Bodies of Light
- Author: Jennifer Down
- Language: English
- Genre: Fiction
- Publisher: Text Publishing
- Publication date: 2021
- Publication place: Australia
- Media type: Print
- Pages: 448 pp
- Awards: Miles Franklin Award, 2022
- ISBN: 9781925773590
- Preceded by: Pulse Points : Stories

= Bodies of Light =

Novel by Australian writer Jennifer Down

Bodies of Light (2021) is a novel by Australian writer Jennifer Down.

It won the 2022 Miles Franklin Award, and was shortlisted for the 2022 Voss Literary Prize, the 2022 Stella Prize, the 2022 Barbara Jefferis Award, the 2022 Age Book of the Year Award, the 2022 Davitt Award for Best Adult Crime Novel, and the 2022 Victorian Premier's Literary Award for Fiction.

==Abstract==
According to Austlit:'A quiet, small-town existence. An unexpected Facebook message, jolting her back to the past. A history she's reluctant to revisit- dark memories and unspoken trauma, bruised thighs and warning knocks on bedroom walls, unfathomable loss.

She became a new person a long time ago. What happens when buried stories are dragged into the light?

This epic novel from the two-time Sydney Morning Herald Young Novelist of the Year is a masterwork of tragedy and heartbreak-the story of a life in full. Sublimely wrought in devastating detail, Bodies of Light confirms Jennifer Down as one of the writers defining her generation.

==Critical reception==
In The Guardian Declan Fry concludes: "Bodies of Light is a remarkably empathic book, a bildungsroman in the mode of Jane Eyre or Of Human Bondage. Its characters are credibly invested with hopes, convictions, dreams, and desires."

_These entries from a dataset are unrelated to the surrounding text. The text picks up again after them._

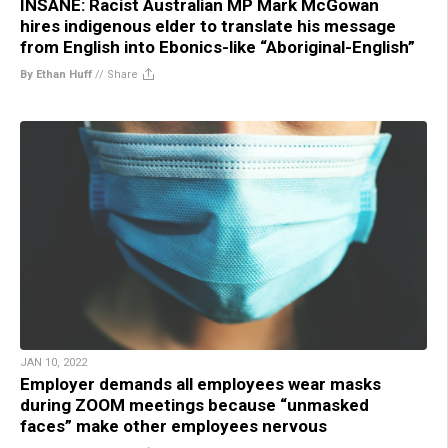
INSANE: Racist Australian MP Mark McGowan
hires indigenous elder to translate his message
from English into Ebonics-like “Aboriginal-English”
By Ethan Huff
//
Share
JAN 10, 2022
Employer demands all employees wear masks
during ZOOM meetings because “unmasked
faces” make other employees nervous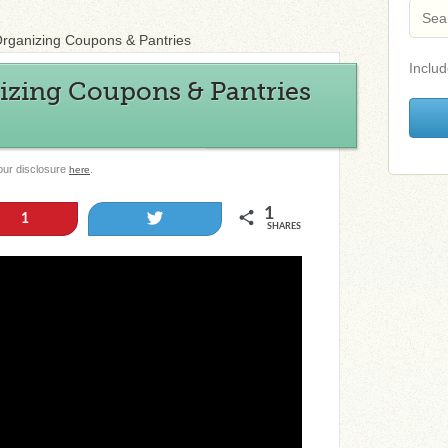
Organizing Coupons & Pantries
Includ
izing Coupons & Pantries
 our disclosure
.
here
1
Tweet
1
SHARES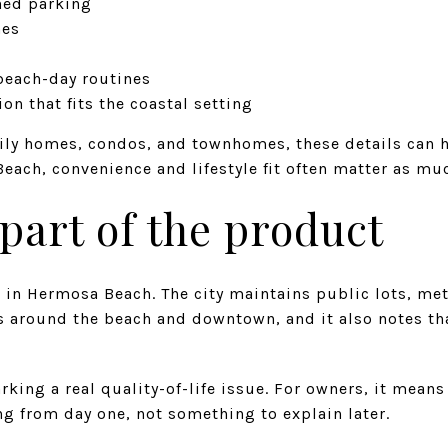
ined parking
hes
 beach-day routines
on that fits the coastal setting
ily homes, condos, and townhomes, these details can 
each, convenience and lifestyle fit often matter as muc
 part of the product
e in Hermosa Beach. The city maintains public lots, me
s around the beach and downtown, and it also notes th
rking a real quality-of-life issue. For owners, it mean
ing from day one, not something to explain later.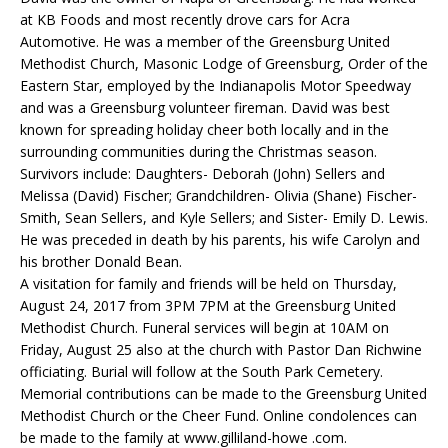
at KB Foods and most recently drove cars for Acra
Automotive. He was a member of the Greensburg United
Methodist Church, Masonic Lodge of Greensburg, Order of the
Eastern Star, employed by the Indianapolis Motor Speedway
and was a Greensburg volunteer fireman. David was best
known for spreading holiday cheer both locally and in the
surrounding communities during the Christmas season.
Survivors include: Daughters- Deborah (John) Sellers and
Melissa (David) Fischer; Grandchildren- Olivia (Shane) Fischer-
Smith, Sean Sellers, and Kyle Sellers; and Sister- Emily D. Lewis.
He was preceded in death by his parents, his wife Carolyn and
his brother Donald Bean.
A visitation for family and friends will be held on Thursday,
August 24, 2017 from 3PM 7PM at the Greensburg United
Methodist Church. Funeral services will begin at 10AM on
Friday, August 25 also at the church with Pastor Dan Richwine
officiating. Burial will follow at the South Park Cemetery.
Memorial contributions can be made to the Greensburg United
Methodist Church or the Cheer Fund. Online condolences can
be made to the family at www.gilliland-howe .com.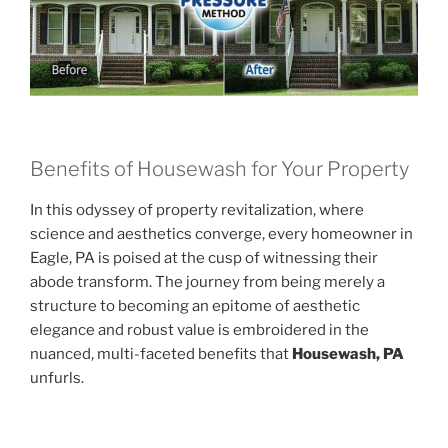
Benefits of Housewash for Your Property
In this odyssey of property revitalization, where
science and aesthetics converge, every homeowner in
Eagle, PA is poised at the cusp of witnessing their
abode transform. The journey from being merely a
structure to becoming an epitome of aesthetic
elegance and robust value is embroidered in the
nuanced, multi-faceted benefits that
Housewash, PA
unfurls.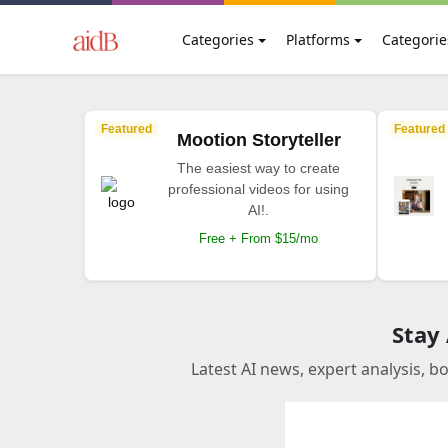
Categories
Platforms
Categorie
Featured
Featured
Mootion Storyteller
The easiest way to create
professional videos for using
AI!.
Free + From $15/mo
Stay
Latest AI news, expert analysis, b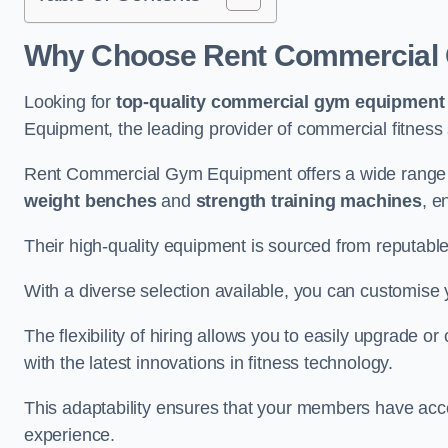
Why Choose Rent Commercial 
Looking for
top-quality commercial gym equipment
Equipment, the leading provider of commercial fitness 
Rent Commercial Gym Equipment offers a wide range 
weight benches
and
strength training machines
, e
Their high-quality equipment is sourced from reputabl
With a diverse selection available, you can customis
The flexibility of hiring allows you to easily upgrade
with the latest innovations in fitness technology.
This adaptability ensures that your members have acc
experience.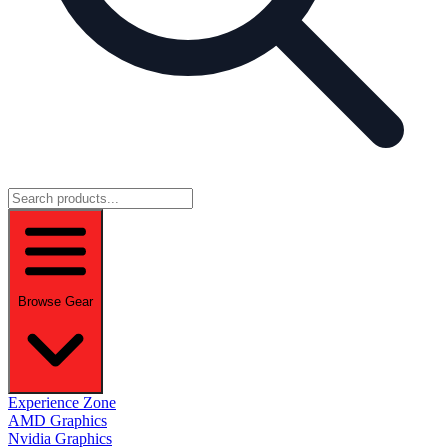
Browse Gear
Experience Zone
AMD Graphics
Nvidia Graphics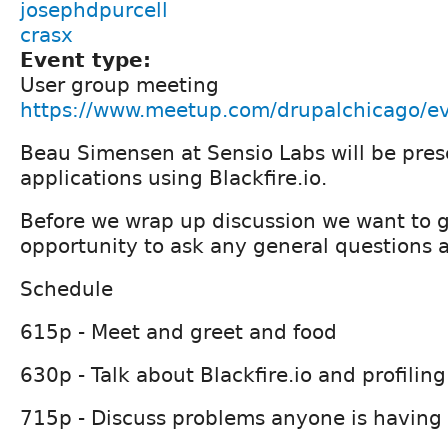
josephdpurcell
crasx
Event type:
User group meeting
https://www.meetup.com/drupalchicago/e
Beau Simensen at Sensio Labs will be prese
applications using Blackfire.io.
Before we wrap up discussion we want to 
opportunity to ask any general questions 
Schedule
615p - Meet and greet and food
630p - Talk about Blackfire.io and profiling
715p - Discuss problems anyone is having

Susan Midalia in the Australian Book Review notes that the book "is both much more ambitious in scope than her first and an altogether more harrowing read. Spanning the years from 1975 to 2018, and traversing many different locations in Australia, New Zealand, and America, the novel confronts us with child sexual abuse, a suicide attempt, a series of fractured relationships, allegations of infanticide, recurring social alienation, and a serious drug addiction. But it is also, and mercifully, a story of a woman’s remarkable resilience, the possibility of human kindness, and the necessity of hope. Bodies of Light thus has affinities with the feminist Bildungsroman popularised in the 1960s and 1970s; a genre that championed a belief in productive self-fashioning by women in the face of systemic misogynistic oppression....Bodies of Light is at its most thought-provoking and emotionally engaging when it pauses in the rush of events to represent the intensity of Maggie’s psychological and bodily experiences."